Le Japon est-il l'avenir de l'Europe ?

Analyses - 9/11/2017

Presque trois décennies après la plus grande bulle immobilière subie par un pays développé, le Japon apparaît comme la référence en matière de crise chronique. Les données économiques récentes semblent toutefois s’écarter de cette perception. Le Japon amorce-t-il la sortie de sa longue période de stagnation et de déflation ou bien est-il condamné à la perpétuation de cette situation ?

Cette interrogation ne concerne pas que le Japon. Au moment de la crise de la zone euro, l’exemple du Japon et de sa ‘décennie perdue’ a conduit les observateurs à établir beaucoup de parallèles avec l’Europe. Déflation latente, stagnation ou croissance faible, vieillissement, endettement, taux d’intérêt chroniquement faibles ont semblé dessiner un avenir commun, en contraste avec le redressement des Etats-Unis et les succès économiques de la Chine.

Des points communs existent entre l’Europe et le Japon et, cinq ans après le pic de la crise financière en zone euro, les Européens peuvent se demander si le Japon n’est pas la préfiguration de leur propre avenir.

Qu'est-ce que la crise japonaise ?

Longtemps cité en exemple, le Japon est entré courant 1989 dans une période de grandes difficultés financières et économiques. Après quatre années de politique monétaire accommodante destinée à lutter contre la hausse du yen (la devise a doublé contre le dollar entre 1985 et 1988), la Banque du Japon (BoJ) a décidé de porter son taux d’escompte de 2,5% en avril 1989 à 6,5% en août 1990. Alarmée par les proportions de la spéculation immobilière, la banque centrale a décidé d’y mettre un terme. Sans précédent par son ampleur, le phénomène a été tout autant le fait des entreprises que celui des particuliers, une échelle qui explique le degré de la crise et le montant des pertes bancaires qui en résulteront. La correction brutale des excès a ajouté ses effets à l’épuisement de la dynamique de croissance et aux conséquences de la hausse de la devise japonaise.

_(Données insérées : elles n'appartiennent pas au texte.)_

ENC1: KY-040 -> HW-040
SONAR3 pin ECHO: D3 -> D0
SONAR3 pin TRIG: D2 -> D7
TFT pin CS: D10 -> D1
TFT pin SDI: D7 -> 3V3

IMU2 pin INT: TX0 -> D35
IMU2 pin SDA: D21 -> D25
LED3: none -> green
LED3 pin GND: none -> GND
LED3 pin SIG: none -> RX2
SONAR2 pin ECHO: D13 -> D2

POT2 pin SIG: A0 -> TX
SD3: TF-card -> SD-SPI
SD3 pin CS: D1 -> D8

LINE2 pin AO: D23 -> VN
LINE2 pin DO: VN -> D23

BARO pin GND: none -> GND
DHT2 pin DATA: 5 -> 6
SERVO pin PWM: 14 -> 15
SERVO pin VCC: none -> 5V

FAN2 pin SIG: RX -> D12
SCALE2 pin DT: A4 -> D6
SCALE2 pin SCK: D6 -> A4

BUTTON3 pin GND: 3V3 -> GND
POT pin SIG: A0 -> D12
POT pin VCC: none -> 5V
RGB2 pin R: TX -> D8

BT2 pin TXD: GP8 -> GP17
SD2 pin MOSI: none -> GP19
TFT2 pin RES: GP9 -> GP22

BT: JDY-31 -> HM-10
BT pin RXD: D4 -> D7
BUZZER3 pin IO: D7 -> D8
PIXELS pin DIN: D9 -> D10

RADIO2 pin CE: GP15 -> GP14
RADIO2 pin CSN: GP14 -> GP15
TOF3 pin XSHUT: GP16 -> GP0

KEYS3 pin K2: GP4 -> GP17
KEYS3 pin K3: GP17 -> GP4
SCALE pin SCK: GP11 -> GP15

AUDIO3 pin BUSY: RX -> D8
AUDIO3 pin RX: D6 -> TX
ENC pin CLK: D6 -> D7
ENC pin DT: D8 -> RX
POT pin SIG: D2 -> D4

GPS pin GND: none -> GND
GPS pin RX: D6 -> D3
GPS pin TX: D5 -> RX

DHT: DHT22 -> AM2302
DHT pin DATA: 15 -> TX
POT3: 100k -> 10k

Il faut attendre la menace directe d’une crise bancaire majeure pour que les autorités décident d’agir



La correction immobilière a agi comme un révélateur et un accélérateur des difficultés du pays, masquées jusqu’alors par une prospérité fondée sur l’endettement. Le retour à la réalité a été d’autant plus brutal que les autorités se sont montrées incapables de prendre la mesure de la situation réelle et de réagir efficacement. Certes, le taux directeur de la BoJ repart à la baisse dès 1991 et continue à refluer même après 1994, à l’inverse des politiques conduites par le G7. Mais le système financier extrêmement fragilisé n’a plus la capacité à tirer parti de la baisse du prix du crédit.

Ce n’est que devant les premières faillites que les autorités ont commencé à réagir avec énergie, nationalisant en 1998, soit près de 10 ans après le pic de la bulle, LTCB et NCB, deux institutions spécialisées. Il faut attendre 2003 et la menace directe d’une crise bancaire majeure pour que les autorités décident d’agir en se donnant les moyens juridiques d’une vraie solution. Elles procèdent alors à une nouvelle nationalisation, concernant Resona, une banque commerciale importante. C’est le début de l’assainissement des bilans bancaires, grâce à des mécanismes de défaisance des créances douteuses.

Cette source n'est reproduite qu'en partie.